What is it about Pausch's parting words that has proved so affecting for so many people? Most of his hour and fifteen minute lecture is spent describing his childhood dreams, how he achieved and didn't achieve them, and the lessons he learned along the way. Pausch's dreams were both ambitious and relatable. He cites goals such as experiencing zero gravity, playing in the NFL, working as an Imagineer with Disney, and becoming "one of the guys who won the big stuffed animals in the amusement park." He even finds the strength to laugh in the face of his own death, deadpanning that he has experienced a "deathbed conversion" and then offering the punchline, "I just bought a Macintosh."

Along the way Pausch offers a handful of easy-to-digest truisms such as "we cannot change the cards we are dealt, just how we play the hand," and he declares early on that he's not going to address spirituality and religion. He upholds that promise, although he does make a biblical reference around midway through. "I, like Moses, get to see the promised land," he says. "But I won't get to set foot in it. And that's okay, because I can see it, and the vision is clear." He makes this allusion in regard to what he sees as his legacy in computer science, but it's a concept that anyone from a computer programmer to a bean farmer can wrap their head around. The questions he poses are quietly implied: What will your legacy be? Will you leave the world a better place?

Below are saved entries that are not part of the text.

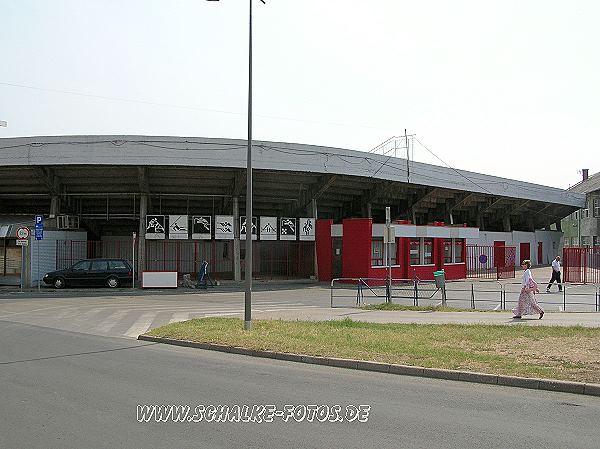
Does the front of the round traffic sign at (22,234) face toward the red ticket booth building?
no

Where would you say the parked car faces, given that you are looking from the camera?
facing to the left of the viewer

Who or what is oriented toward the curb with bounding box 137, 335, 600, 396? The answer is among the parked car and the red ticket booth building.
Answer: the red ticket booth building

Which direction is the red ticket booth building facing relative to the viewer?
toward the camera

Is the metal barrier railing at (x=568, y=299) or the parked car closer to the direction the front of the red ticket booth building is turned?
the metal barrier railing

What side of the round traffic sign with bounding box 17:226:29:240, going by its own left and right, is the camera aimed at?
front

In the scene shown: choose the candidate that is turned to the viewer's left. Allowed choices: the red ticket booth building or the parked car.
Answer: the parked car

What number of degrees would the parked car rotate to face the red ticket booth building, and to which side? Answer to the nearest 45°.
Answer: approximately 180°

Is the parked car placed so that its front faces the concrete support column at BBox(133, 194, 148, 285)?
no

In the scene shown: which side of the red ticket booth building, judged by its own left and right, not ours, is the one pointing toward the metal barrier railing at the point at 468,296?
front

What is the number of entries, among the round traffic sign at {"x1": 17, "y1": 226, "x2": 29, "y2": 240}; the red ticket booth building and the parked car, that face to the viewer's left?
1
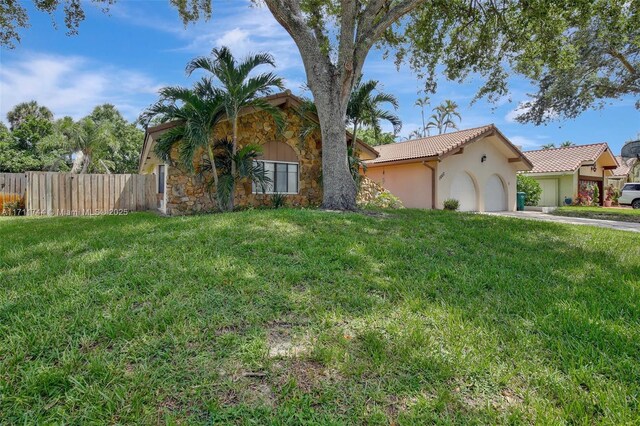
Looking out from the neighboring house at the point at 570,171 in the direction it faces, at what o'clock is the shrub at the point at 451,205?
The shrub is roughly at 2 o'clock from the neighboring house.

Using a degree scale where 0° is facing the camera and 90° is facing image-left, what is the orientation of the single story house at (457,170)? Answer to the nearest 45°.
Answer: approximately 315°

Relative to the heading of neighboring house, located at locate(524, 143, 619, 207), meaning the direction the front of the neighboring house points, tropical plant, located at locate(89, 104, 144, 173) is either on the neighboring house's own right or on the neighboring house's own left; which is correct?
on the neighboring house's own right

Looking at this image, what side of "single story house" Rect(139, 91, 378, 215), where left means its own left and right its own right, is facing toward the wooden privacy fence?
right
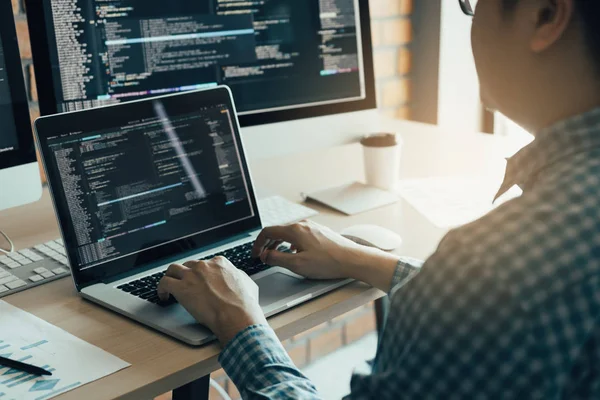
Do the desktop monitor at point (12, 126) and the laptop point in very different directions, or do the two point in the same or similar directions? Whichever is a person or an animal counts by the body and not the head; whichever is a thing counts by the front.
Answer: same or similar directions

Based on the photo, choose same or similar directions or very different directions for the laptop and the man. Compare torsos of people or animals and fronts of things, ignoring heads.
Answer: very different directions

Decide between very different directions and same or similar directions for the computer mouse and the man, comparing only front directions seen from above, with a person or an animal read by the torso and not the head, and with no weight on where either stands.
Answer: same or similar directions

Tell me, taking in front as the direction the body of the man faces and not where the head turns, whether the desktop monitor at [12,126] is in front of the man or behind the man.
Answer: in front

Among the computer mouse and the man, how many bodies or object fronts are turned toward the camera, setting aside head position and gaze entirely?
0

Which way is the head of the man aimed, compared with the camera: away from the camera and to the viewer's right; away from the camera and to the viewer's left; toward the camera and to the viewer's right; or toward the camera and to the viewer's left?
away from the camera and to the viewer's left

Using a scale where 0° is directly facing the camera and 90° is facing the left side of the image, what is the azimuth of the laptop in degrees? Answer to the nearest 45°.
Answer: approximately 315°

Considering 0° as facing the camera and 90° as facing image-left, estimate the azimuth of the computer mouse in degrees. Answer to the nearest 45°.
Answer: approximately 135°

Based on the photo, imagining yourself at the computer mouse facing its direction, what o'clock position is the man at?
The man is roughly at 7 o'clock from the computer mouse.

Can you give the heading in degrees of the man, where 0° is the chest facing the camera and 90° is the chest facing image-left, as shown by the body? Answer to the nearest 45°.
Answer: approximately 135°
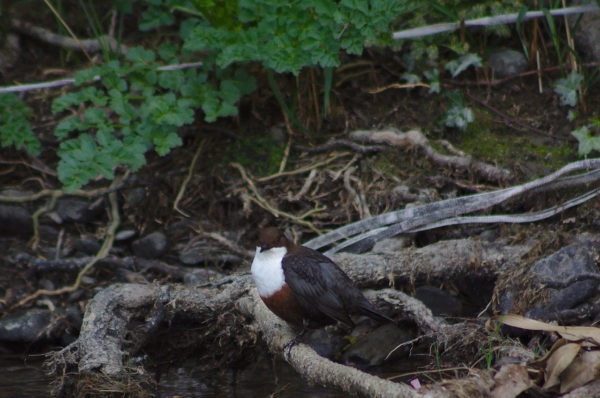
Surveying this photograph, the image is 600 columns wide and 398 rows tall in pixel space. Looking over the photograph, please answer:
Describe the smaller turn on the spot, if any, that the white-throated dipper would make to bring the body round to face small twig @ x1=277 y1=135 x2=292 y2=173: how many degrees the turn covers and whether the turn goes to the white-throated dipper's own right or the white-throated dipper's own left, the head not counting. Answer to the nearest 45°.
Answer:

Will your vision be clear enough that, even if you don't make it to the promised land, you'll know peace at the end?

It is, for the most part, a personal lecture, not given by a prophet or a saint, but instead by a regular guy–and this is what seems to make it resonate so deeply. Sure, he was bright and successful, but he could easily have been your friend, your neighbor, or your professor. Work to achieve your dreams, he urges, and do what you can to help others achieve theirs along the way. Do it because it's fun, do it even though it's hard, and do it until the day that you die. Served with a mix of confidence and modesty, and peppered with both tough love and encouragement, Pausch wraps up with a list of principles that most of us mean to practice more often than we do. Show gratitude and work hard, he reminds us. Find the best in everybody, he instructs. Be prepared, he advises, because luck is truly where preparation meets opportunity.

And finally, "It’s not about how to achieve your dreams. It’s about how to lead your life. If you lead your life the right way, the karma will take care of itself. The dreams will come to you."

In the end, Pausch admits that the lecture actually wasn't prepared for us at all. Instead, it was "old school advice" that he humbly put together for the three children he was leaving behind. We internet masses were just the accidental recipients of a dying man's final offering to his young family.